While the confusion over Trump’s stance has led to speculation and debate among foreign-policy experts, among Syrian citizens, it has instilled fear. Shadi, along with several other Syrians I spoke to, did not take Trump’s attack as a serious show of support from the US for Syrian civilian lives. “We are confused and quite scared of how the US government’s steps are going to affect those on the ground,” said Dr Mohamad Katoub, who lives in Gaziantep, Turkey, and works with the Syrian American Medical Society, a non-profit medical organisation that runs makeshift clinics and hospitals in conflict areas in Syria, Turkey, Jordan and Lebanon.
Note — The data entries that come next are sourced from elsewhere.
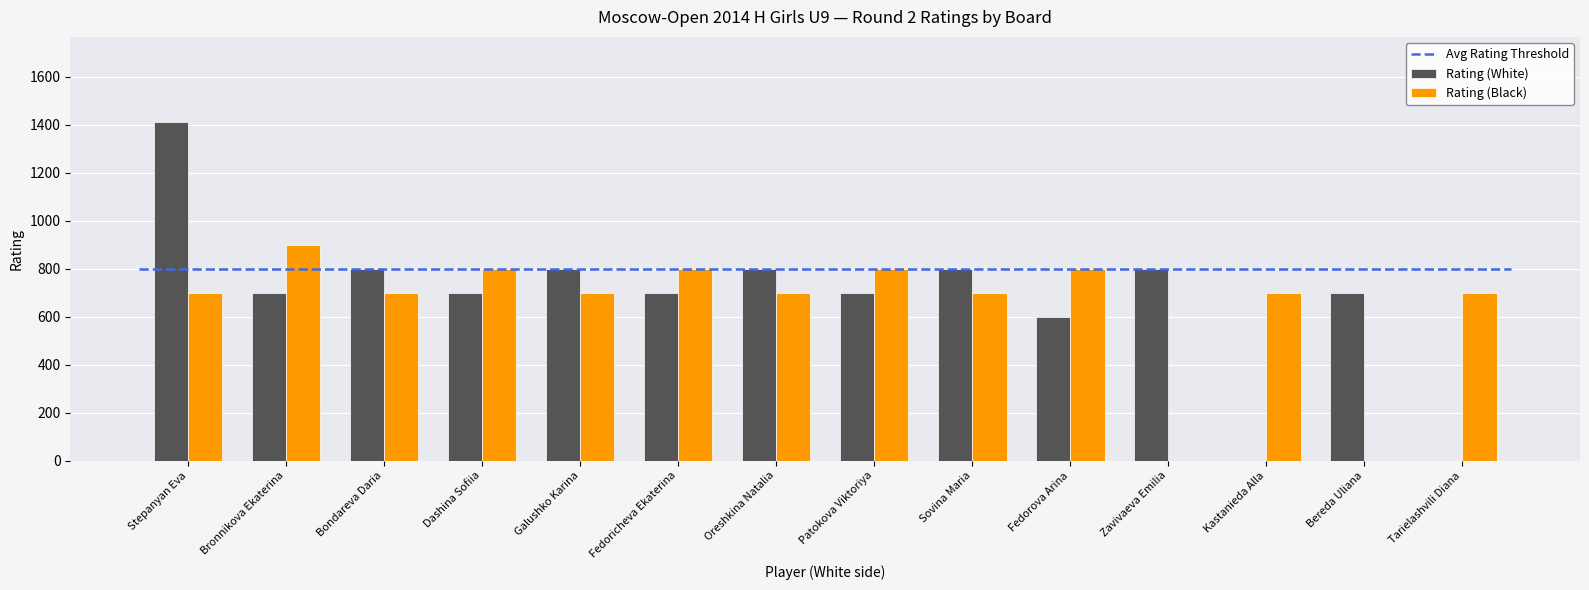

What is the label of the 12th bar from the left?

Kastanieda Alla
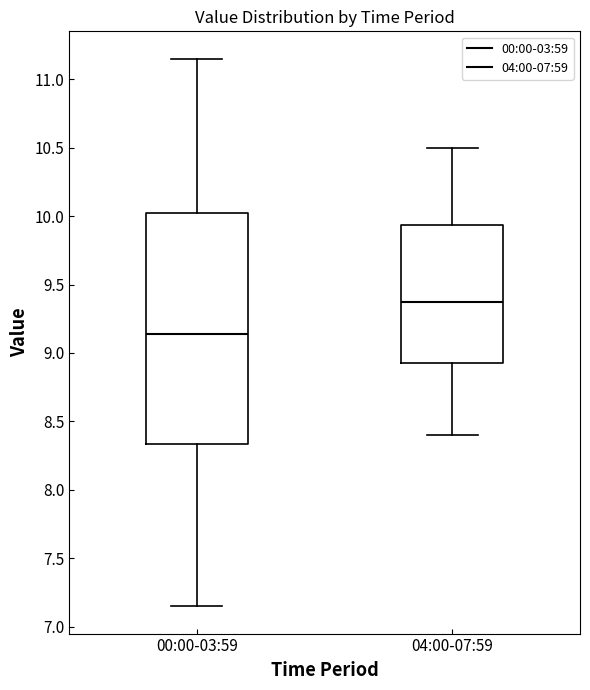

Reading left to right, transcribe this box plot: for each box, give where its median line is, the range the box spans, and where its two whiskers end, as read against the y-axis. The values are not printed on the chart, so give them approximately, as read against the axis.

00:00-03:59: median 9.15, box 8.35 to 10.05, whiskers 7.15 to 11.15
04:00-07:59: median 9.40, box 8.95 to 9.95, whiskers 8.40 to 10.50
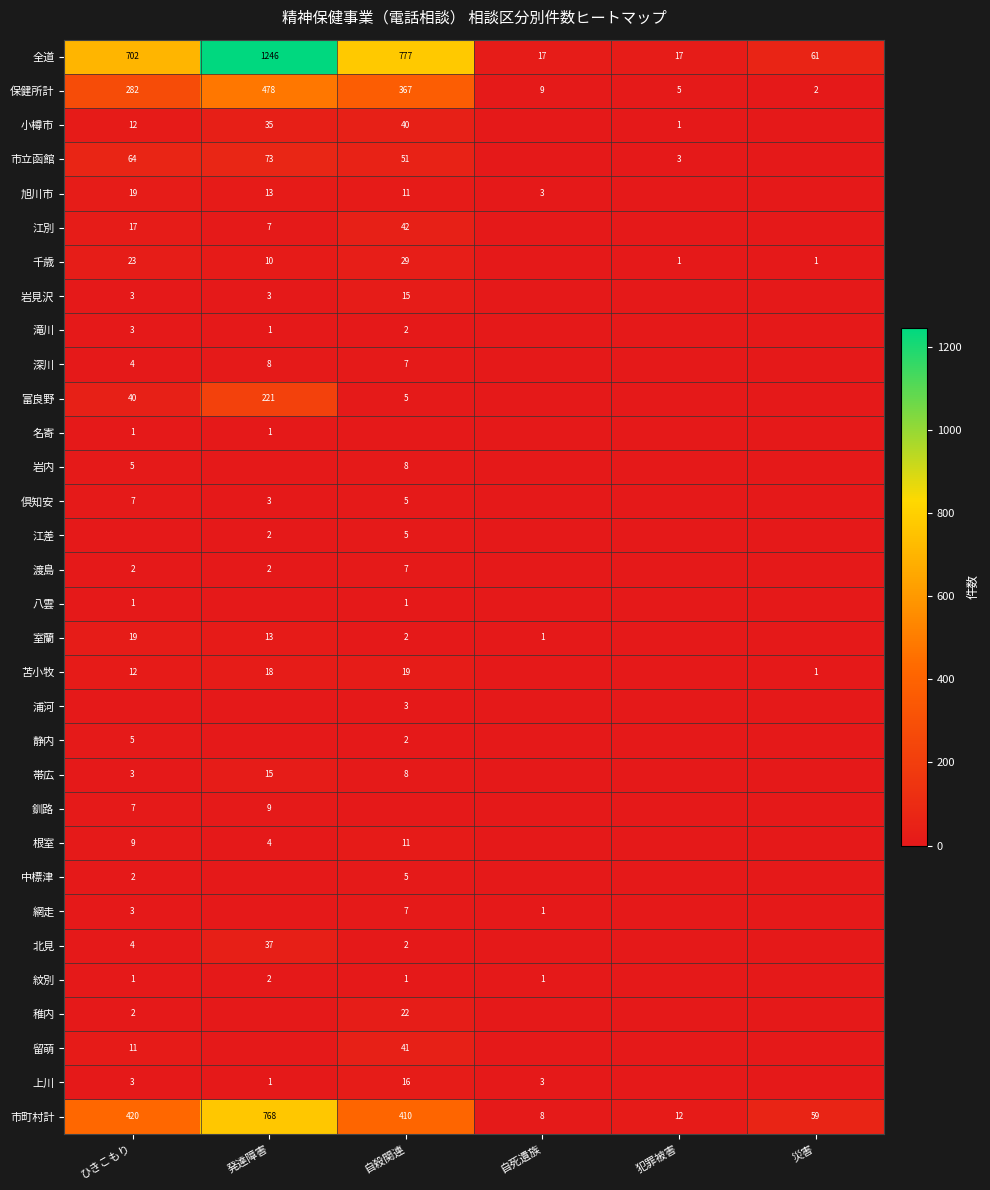

Where is 市町村計 nearest to the value 388?

自殺関連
Katoub supervises over 100 such hospitals across Syria and manages a staff of nearly 1,700 doctors and medical-health workers. “I am worried about my staff all the time,” he said. “The worry keeps me up through the nights.”
Shadi described the missile attack as “incomplete,” because it failed to deter Assad. Salem Abulnaser, a dentist who was in Aleppo during the siege on the city and is currently residing in Turkey, echoed this view. “I hope that airstrikes could cause Assad to stop fire, but they didn’t,” he said. “It will not help civilians if [Trump] keeps bombing,” Abulnaser added. “He will bomb again, and Assad and Russia will fire back—not at him, at us.”